● TO DO:
Reproduce every record verbatim but drop the pictures.
- - -
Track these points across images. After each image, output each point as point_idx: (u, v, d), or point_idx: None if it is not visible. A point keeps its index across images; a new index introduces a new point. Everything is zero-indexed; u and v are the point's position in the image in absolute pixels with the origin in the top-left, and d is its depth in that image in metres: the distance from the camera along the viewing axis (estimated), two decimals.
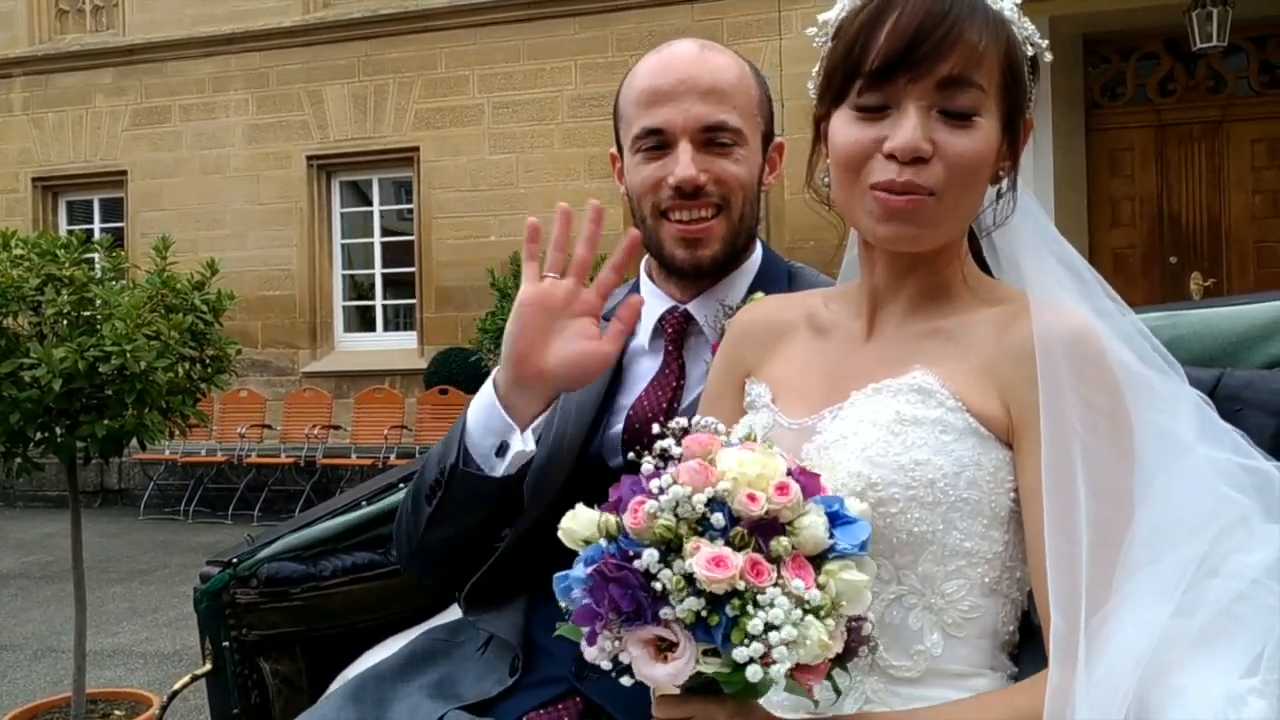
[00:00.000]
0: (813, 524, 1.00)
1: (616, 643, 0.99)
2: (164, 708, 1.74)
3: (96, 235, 11.23)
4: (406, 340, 11.35)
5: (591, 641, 1.00)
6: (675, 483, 0.99)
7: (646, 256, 1.67)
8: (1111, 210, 9.05)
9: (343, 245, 11.70)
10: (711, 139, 1.55)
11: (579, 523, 1.04)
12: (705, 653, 0.96)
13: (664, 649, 0.97)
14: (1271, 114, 8.70)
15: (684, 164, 1.53)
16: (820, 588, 0.97)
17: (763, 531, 0.98)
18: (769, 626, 0.93)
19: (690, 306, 1.62)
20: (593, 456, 1.59)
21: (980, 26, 1.14)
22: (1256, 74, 8.72)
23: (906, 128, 1.13)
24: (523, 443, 1.47)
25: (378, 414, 10.08)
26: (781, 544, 0.98)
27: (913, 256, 1.23)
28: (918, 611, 1.16)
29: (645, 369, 1.63)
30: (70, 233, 4.28)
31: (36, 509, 9.89)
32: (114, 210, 12.18)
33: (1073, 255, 1.23)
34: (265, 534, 1.81)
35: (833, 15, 1.23)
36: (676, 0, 9.96)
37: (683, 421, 1.07)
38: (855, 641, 1.02)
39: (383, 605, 1.81)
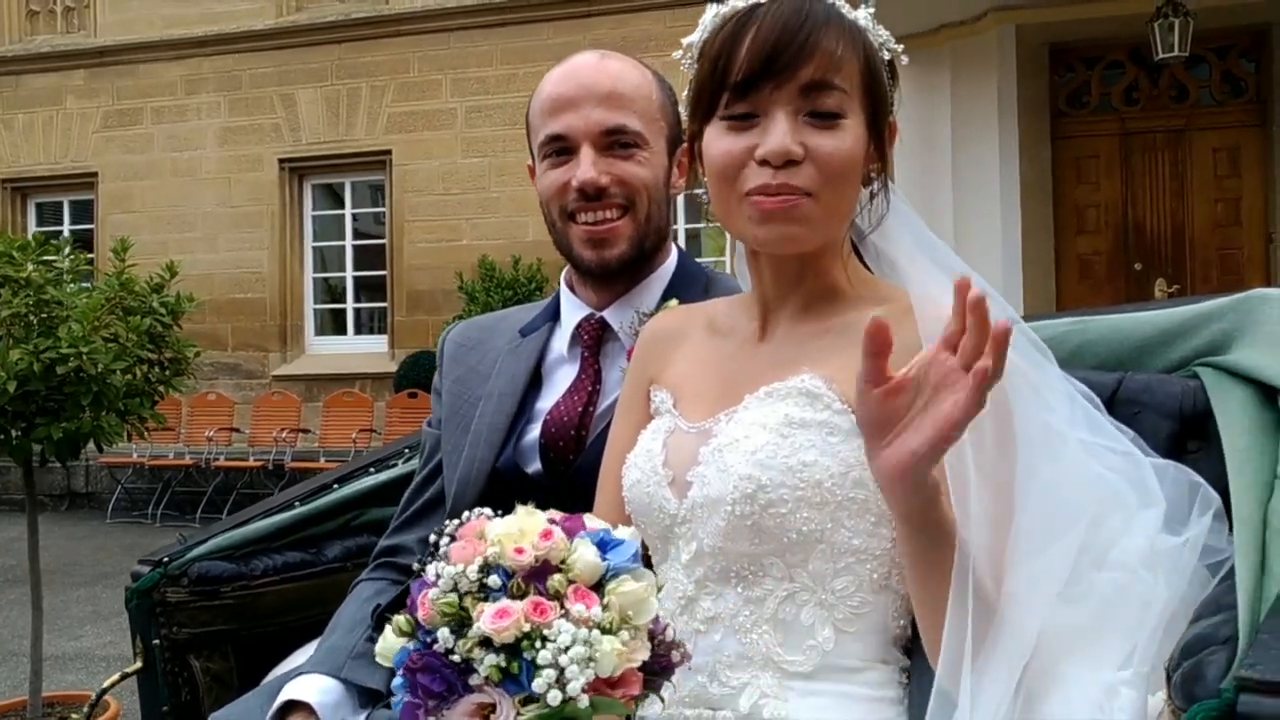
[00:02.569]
0: (583, 556, 1.05)
1: None
2: (93, 705, 1.75)
3: (64, 237, 11.20)
4: (377, 344, 11.35)
5: None
6: (448, 565, 1.04)
7: (567, 266, 1.71)
8: (1077, 217, 9.11)
9: (314, 248, 11.70)
10: (613, 142, 1.58)
11: (388, 641, 1.08)
12: (523, 701, 1.00)
13: (488, 715, 1.01)
14: (1233, 123, 8.80)
15: (585, 166, 1.57)
16: (604, 606, 1.02)
17: (538, 577, 1.04)
18: (560, 651, 0.98)
19: (606, 313, 1.65)
20: (505, 469, 1.62)
21: (836, 34, 1.18)
22: (1219, 84, 8.81)
23: (776, 133, 1.17)
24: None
- - -
● SOLUTION TO THIS PROBLEM:
Track these points across images. After each image, output each point as point_idx: (u, v, d), or point_idx: None if it is not visible. A point keeps its index across images; a new index introduces a new point. Everything is zero-indexed; u and v are the point's position in the image in absolute pixels with the origin in the top-left, and d is its depth in that image in metres: the distance from the camera along the viewing axis (estimated), two decimals.
[00:00.000]
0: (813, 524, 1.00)
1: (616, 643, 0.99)
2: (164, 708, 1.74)
3: (96, 235, 11.23)
4: (406, 340, 11.35)
5: (591, 641, 1.00)
6: (675, 483, 0.99)
7: (646, 256, 1.67)
8: (1111, 210, 9.05)
9: (343, 245, 11.70)
10: (711, 139, 1.55)
11: (579, 523, 1.04)
12: (705, 653, 0.96)
13: (664, 649, 0.97)
14: (1271, 114, 8.70)
15: (684, 164, 1.53)
16: (820, 588, 0.97)
17: (763, 531, 0.98)
18: (769, 626, 0.93)
19: (690, 306, 1.62)
20: (593, 456, 1.59)
21: (980, 26, 1.14)
22: (1256, 74, 8.72)
23: (906, 128, 1.13)
24: (523, 443, 1.47)
25: (378, 414, 10.08)
26: (781, 544, 0.98)
27: (913, 256, 1.23)
28: (918, 611, 1.16)
29: (645, 369, 1.63)
30: (70, 233, 4.28)
31: (36, 509, 9.89)
32: (114, 210, 12.18)
33: (1073, 255, 1.23)
34: (265, 534, 1.81)
35: (833, 15, 1.23)
36: (676, 0, 9.96)
37: (683, 421, 1.07)
38: (855, 641, 1.02)
39: (383, 605, 1.81)
[00:02.569]
0: (583, 556, 1.05)
1: None
2: (93, 705, 1.75)
3: (64, 237, 11.20)
4: (377, 344, 11.35)
5: None
6: (448, 565, 1.04)
7: (567, 266, 1.71)
8: (1077, 217, 9.11)
9: (314, 248, 11.70)
10: (613, 142, 1.58)
11: (388, 641, 1.08)
12: (523, 701, 1.00)
13: (488, 715, 1.01)
14: (1233, 123, 8.80)
15: (585, 166, 1.57)
16: (604, 606, 1.02)
17: (538, 577, 1.04)
18: (560, 651, 0.98)
19: (606, 313, 1.65)
20: (505, 469, 1.62)
21: (836, 34, 1.18)
22: (1219, 84, 8.81)
23: (776, 133, 1.17)
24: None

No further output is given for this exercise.